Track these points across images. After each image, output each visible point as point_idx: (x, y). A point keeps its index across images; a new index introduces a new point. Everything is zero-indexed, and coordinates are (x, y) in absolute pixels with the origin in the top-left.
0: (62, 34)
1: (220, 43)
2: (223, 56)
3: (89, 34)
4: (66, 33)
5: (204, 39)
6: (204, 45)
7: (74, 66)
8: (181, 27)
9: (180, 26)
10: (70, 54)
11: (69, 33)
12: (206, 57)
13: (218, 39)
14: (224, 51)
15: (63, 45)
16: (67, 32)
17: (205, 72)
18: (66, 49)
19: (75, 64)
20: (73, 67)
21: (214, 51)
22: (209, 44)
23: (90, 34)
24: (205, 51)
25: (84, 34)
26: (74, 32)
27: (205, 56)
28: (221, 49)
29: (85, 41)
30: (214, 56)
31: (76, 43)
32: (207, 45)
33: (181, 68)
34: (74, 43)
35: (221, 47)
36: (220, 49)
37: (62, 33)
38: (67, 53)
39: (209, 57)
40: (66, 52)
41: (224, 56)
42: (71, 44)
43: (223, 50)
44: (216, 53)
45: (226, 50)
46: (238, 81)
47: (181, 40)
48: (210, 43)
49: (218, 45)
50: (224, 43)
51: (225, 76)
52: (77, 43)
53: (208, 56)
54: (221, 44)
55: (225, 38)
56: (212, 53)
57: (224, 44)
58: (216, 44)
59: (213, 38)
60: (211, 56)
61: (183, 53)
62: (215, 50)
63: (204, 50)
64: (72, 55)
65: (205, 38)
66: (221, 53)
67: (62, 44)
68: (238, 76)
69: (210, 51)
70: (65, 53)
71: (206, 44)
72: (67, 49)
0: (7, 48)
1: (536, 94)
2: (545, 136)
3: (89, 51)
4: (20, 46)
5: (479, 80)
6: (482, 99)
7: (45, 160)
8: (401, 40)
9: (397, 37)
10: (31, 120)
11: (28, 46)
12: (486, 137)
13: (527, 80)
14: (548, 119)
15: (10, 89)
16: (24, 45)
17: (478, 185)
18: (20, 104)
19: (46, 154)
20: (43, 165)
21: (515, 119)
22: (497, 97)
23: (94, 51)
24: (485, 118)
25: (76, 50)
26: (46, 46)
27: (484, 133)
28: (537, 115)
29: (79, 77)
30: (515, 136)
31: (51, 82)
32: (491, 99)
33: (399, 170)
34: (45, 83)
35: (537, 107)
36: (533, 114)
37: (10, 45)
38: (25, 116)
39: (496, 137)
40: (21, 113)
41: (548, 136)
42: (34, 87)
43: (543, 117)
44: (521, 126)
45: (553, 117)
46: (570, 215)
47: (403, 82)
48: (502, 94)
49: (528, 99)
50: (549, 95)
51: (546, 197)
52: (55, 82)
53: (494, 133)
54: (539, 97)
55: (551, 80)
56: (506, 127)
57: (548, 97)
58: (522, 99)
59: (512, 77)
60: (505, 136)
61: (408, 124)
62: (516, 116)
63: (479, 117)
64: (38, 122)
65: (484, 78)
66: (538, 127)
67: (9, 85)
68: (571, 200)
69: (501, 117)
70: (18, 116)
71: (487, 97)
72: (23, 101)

--

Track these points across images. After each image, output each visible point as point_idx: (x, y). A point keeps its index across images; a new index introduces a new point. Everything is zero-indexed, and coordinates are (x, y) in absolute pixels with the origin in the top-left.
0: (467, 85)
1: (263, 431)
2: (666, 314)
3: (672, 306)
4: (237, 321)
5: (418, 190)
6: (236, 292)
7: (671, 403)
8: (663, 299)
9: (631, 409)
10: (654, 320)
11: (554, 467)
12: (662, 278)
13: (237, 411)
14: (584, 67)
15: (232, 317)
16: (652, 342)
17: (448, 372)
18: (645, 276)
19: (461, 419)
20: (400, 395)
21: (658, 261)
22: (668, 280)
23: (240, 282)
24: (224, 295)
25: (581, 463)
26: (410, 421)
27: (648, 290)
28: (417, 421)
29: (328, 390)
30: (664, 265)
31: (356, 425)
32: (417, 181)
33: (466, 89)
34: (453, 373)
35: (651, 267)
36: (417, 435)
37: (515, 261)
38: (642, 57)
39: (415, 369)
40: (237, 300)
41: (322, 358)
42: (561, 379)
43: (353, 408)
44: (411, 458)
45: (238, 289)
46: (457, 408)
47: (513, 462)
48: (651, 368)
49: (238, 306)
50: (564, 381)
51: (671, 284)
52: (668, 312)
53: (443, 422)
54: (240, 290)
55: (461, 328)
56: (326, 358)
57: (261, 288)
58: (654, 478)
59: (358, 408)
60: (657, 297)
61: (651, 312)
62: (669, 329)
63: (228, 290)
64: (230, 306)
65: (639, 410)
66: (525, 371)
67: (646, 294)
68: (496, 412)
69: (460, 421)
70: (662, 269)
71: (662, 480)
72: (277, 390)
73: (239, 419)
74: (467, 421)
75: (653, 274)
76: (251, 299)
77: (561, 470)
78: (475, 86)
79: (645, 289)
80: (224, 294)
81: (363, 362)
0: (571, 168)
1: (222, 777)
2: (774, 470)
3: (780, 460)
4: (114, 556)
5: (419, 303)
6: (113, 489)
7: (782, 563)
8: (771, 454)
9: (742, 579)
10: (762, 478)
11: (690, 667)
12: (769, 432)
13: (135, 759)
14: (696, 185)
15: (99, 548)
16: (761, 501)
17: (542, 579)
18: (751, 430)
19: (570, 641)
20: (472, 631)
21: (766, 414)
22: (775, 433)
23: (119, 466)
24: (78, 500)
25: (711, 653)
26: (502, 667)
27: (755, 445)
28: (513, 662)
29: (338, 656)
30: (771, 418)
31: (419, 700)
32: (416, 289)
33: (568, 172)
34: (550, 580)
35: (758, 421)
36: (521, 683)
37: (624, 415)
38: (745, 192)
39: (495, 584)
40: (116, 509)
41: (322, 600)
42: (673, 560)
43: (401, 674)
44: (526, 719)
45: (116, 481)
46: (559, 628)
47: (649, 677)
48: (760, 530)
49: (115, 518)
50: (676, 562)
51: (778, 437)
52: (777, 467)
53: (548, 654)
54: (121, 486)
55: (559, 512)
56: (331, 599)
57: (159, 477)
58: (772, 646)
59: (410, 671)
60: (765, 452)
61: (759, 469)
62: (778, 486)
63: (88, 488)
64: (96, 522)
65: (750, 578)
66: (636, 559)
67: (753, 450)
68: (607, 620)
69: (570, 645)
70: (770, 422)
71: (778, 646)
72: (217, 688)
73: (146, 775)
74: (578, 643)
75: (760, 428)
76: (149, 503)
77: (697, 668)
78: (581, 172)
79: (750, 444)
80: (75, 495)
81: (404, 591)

--

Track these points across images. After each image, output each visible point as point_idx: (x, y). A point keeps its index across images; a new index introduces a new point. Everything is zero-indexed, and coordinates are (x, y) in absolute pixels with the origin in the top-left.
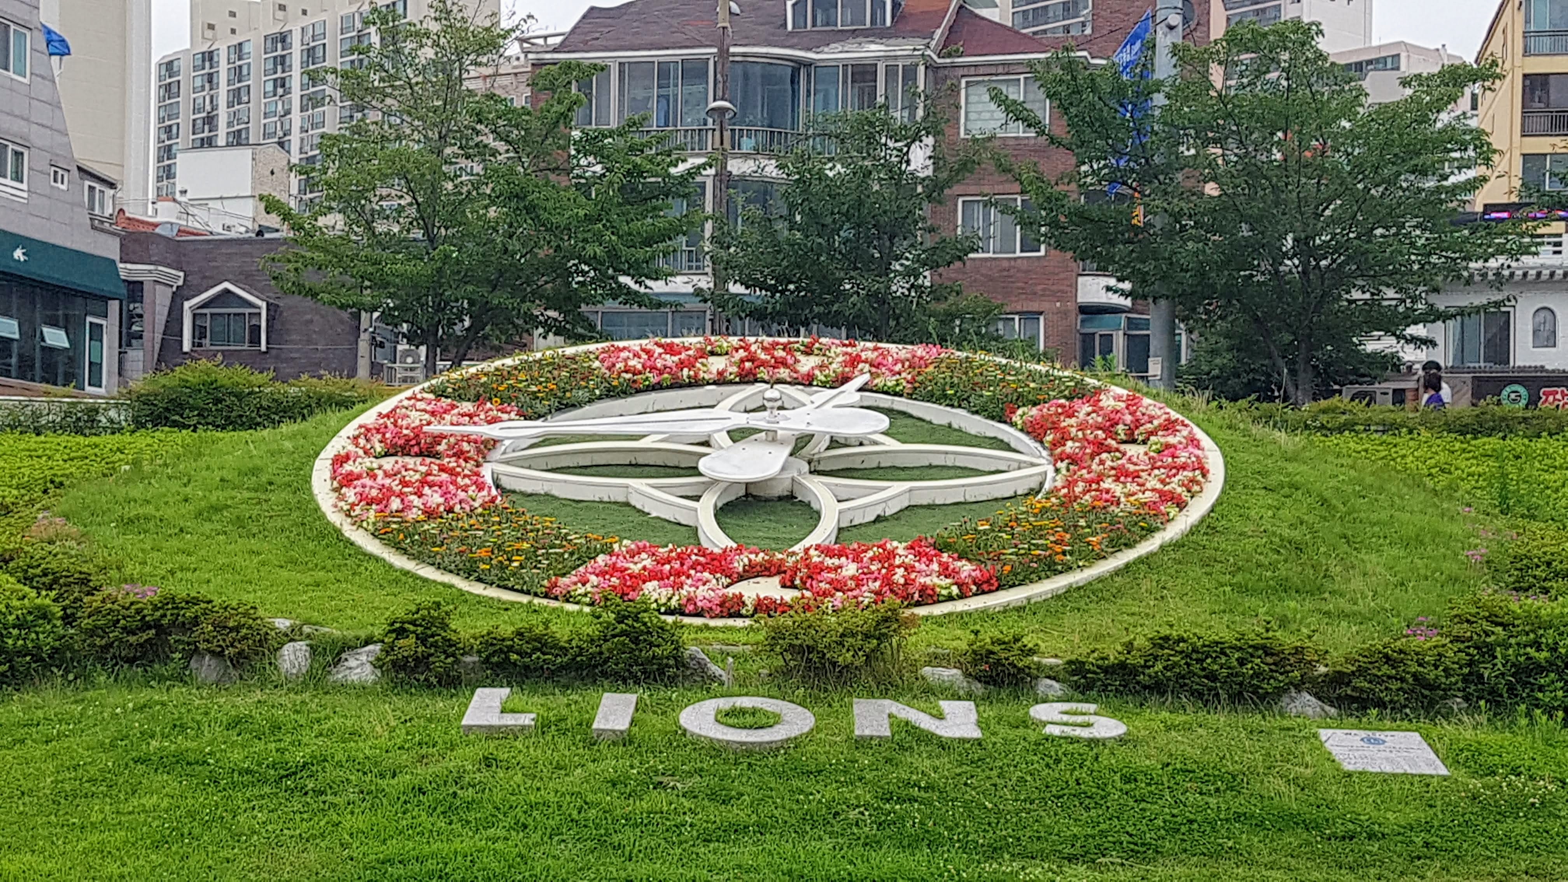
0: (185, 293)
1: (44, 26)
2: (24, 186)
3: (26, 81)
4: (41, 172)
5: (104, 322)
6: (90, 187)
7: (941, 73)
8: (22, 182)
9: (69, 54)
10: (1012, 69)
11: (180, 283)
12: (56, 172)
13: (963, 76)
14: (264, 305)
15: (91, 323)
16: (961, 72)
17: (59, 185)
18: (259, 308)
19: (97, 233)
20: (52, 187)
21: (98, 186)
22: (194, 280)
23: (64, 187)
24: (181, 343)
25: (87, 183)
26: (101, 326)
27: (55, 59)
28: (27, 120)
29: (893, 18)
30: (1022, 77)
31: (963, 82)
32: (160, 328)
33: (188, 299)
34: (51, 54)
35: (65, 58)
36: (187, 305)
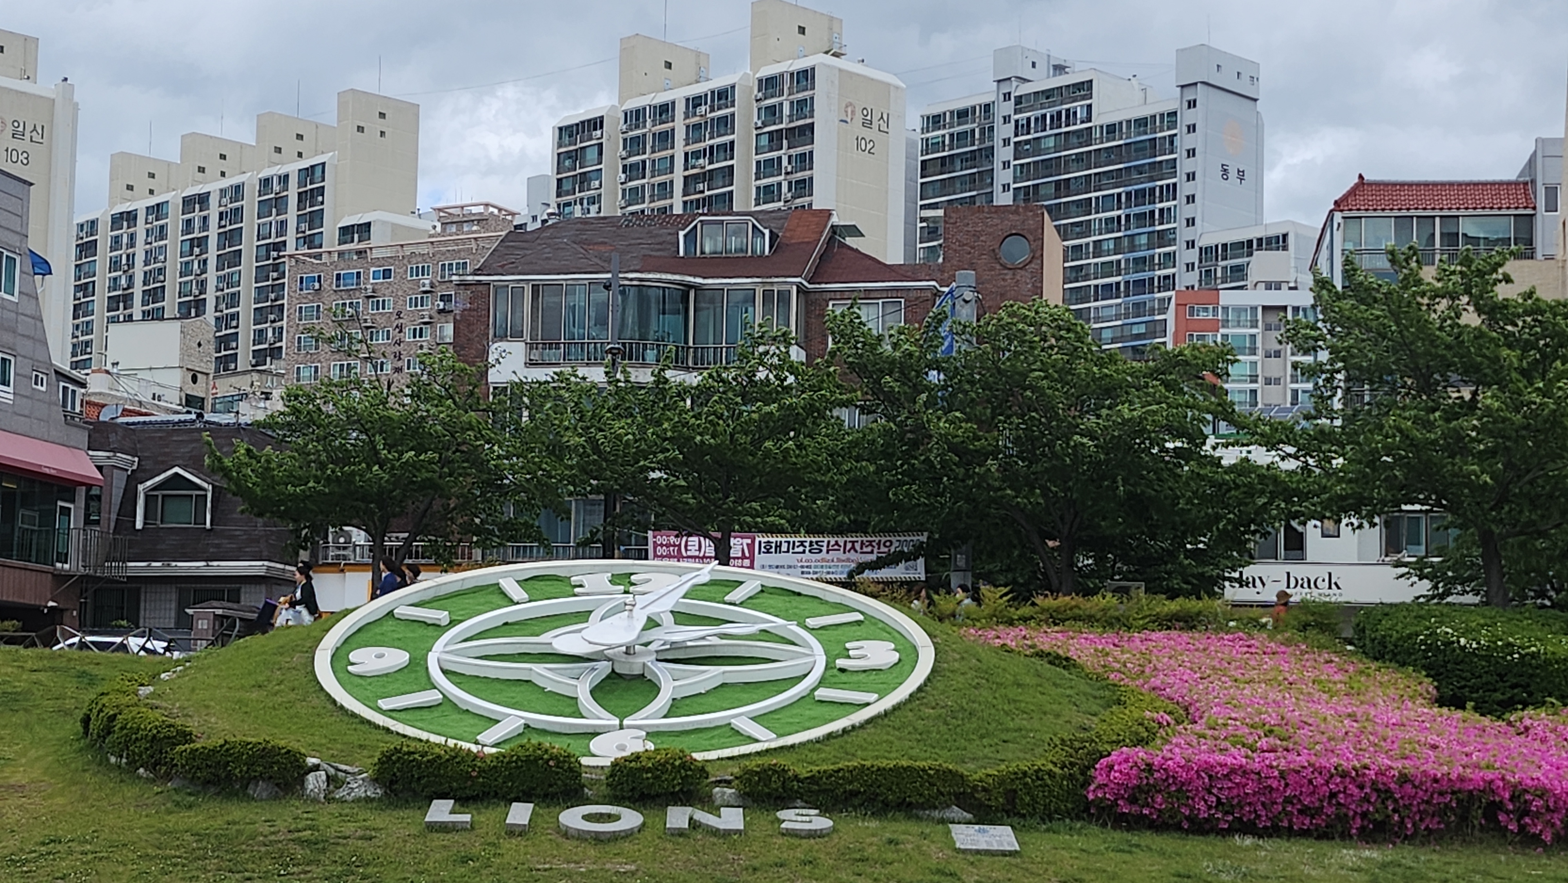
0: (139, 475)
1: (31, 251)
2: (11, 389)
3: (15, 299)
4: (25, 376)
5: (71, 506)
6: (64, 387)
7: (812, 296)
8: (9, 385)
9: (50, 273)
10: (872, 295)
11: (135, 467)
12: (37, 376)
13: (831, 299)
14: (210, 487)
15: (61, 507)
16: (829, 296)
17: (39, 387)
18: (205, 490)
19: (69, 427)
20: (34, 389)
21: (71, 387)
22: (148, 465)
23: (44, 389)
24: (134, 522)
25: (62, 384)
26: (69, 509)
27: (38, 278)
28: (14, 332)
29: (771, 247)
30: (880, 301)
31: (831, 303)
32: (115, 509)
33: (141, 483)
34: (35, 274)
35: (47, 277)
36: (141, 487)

--

• [What to do]:
Within the listing above, give again exactly every line from the line with "18: (645, 276)" through the line with "34: (453, 373)", both included, and no other line.

• [Solution for this task]:
18: (645, 276)
19: (461, 419)
20: (400, 395)
21: (658, 261)
22: (668, 280)
23: (240, 282)
24: (224, 295)
25: (581, 463)
26: (410, 421)
27: (648, 290)
28: (417, 421)
29: (328, 390)
30: (664, 265)
31: (356, 425)
32: (417, 181)
33: (466, 89)
34: (453, 373)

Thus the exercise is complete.